City spending big bucks to fight fire union with fire

Posted: January 15, 2013

MAYOR NUTTER'S feud with the firefighters union hasn't been cheap.

Lawyers from Ballard Spahr have been helping the city appeal the union's arbitration award and negotiate for several years. The city paid more than $1 million for those services since 2008, according to an analysis done by the Controller's Office at our request.

Not surprisingly, that's more than the city spent on legal help with other big municipal unions.

The city paid about $217,000 in legal fees involving concurrent negotiations with blue-collar union District Council 33 and white-collar union District Council 47, according to the controller's office.

Whether the $1 million was a good investment depends on where you stand.

Mayoral spokesman Mark McDonald argues that the city can't afford the firefighters' arbitration award, which includes three years of 3 percent raises and more money for health-care benefits.

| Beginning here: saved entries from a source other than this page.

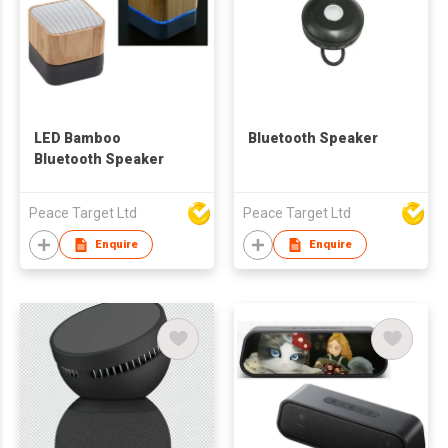
LED Bamboo
Bluetooth Speaker
Bluetooth Speaker
Peace Target Ltd
Peace Target Ltd
Enquire
Enquire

He says that the appeal ultimately will be successful, and therefore will save taxpayers money.

"We need to be very careful in defending the taxpayers' purse as we seek to provide services in the city and pay hardworking city employees for the work that they do," says McDonald.

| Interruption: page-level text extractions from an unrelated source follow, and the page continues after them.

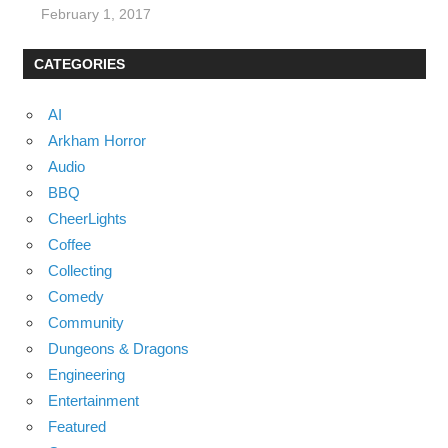
February 1, 2017
CATEGORIES
AI
Arkham Horror
Audio
BBQ
CheerLights
Coffee
Collecting
Comedy
Community
Dungeons & Dragons
Engineering
Entertainment
Featured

On the other side of the debate is Bill Gault, president of the firefighters union. He calls the legal fees a "waste" of taxpayer dollars.

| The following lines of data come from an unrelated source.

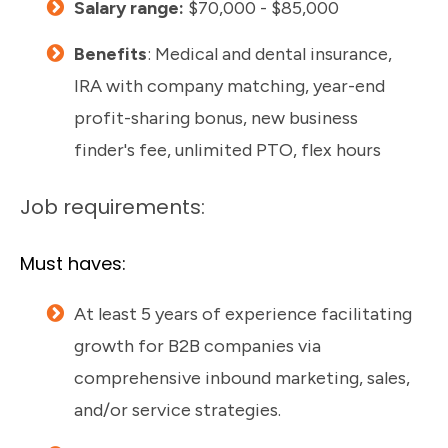
Salary range:
$70,000 - $85,000
Benefits
: Medical and dental insurance,
IRA with company matching, year-end
profit-sharing bonus, new business
finder's fee, unlimited PTO, flex hours
Job requirements:
Must haves:
At least 5 years of experience facilitating
growth for B2B companies via
comprehensive inbound marketing, sales,
and/or service strategies.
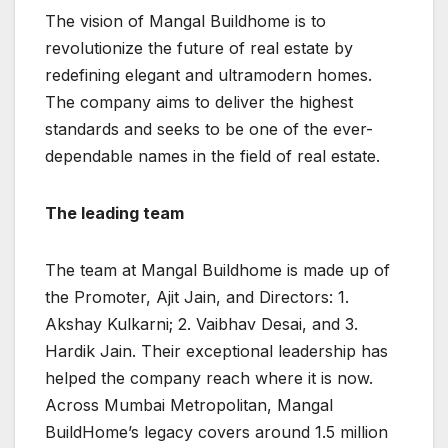
The vision of Mangal Buildhome is to
revolutionize the future of real estate by
redefining elegant and ultramodern homes.
The company aims to deliver the highest
standards and seeks to be one of the ever-
dependable names in the field of real estate.
The leading team
The team at Mangal Buildhome is made up of
the Promoter, Ajit Jain, and Directors: 1.
Akshay Kulkarni; 2. Vaibhav Desai, and 3.
Hardik Jain. Their exceptional leadership has
helped the company reach where it is now.
Across Mumbai Metropolitan, Mangal
BuildHome’s legacy covers around 1.5 million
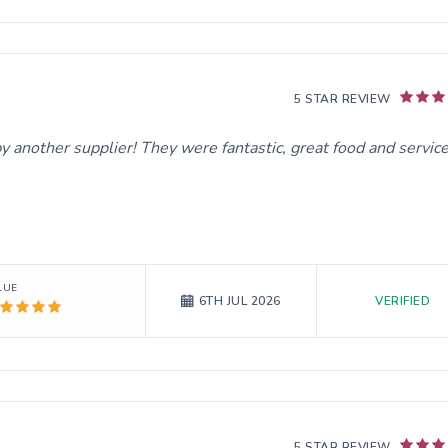
5 STAR REVIEW
y another supplier! They were fantastic, great food and service
LUE
VERIFIED
6TH JUL 2026
5 STAR REVIEW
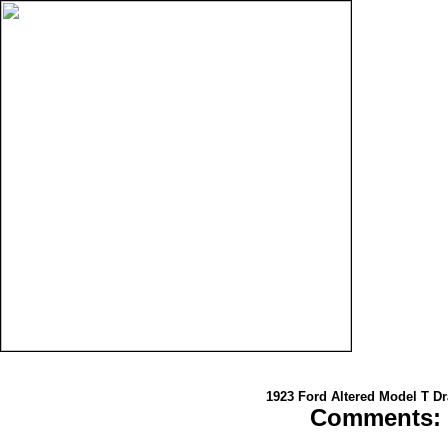
1923 Ford Altered Model T Dr
Comments:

The city's two fiscal watchdogs also question the thinking behind spending money on another appeal.

An arbitration panel originally issued an award for firefighters in 2010. The city appealed that. Both groups then agreed to send the award back to an arbitrator, which returned it with similar terms.

Cue another appeal by the city. Afterward, a Common Pleas judge upheld the award. The city promptly appealed again last month.

Given that history, City Controller Alan Butkovitz says Nutter is throwing good money after bad. He believes that the city most likely will be forced to pay for the award in the future.

"Then what happens?" Butkovitz asks. "Do they hit the people of Philadelphia with a supercharged tax increase to pay a bill that everybody saw coming down the road?"

Sam Katz, chairman of fiscal overseer Pennsylvania Intergovernmental Cooperation Authority, is also skeptical about the city's chances. He says that the legal fees are "a heck of a lot of money for a city that has so little."


Holly Otterbein writes for It's Our Money, a joint project of the Daily News and WHYY funded by the William Penn Foundation, that works to shed light on where your tax dollars are going.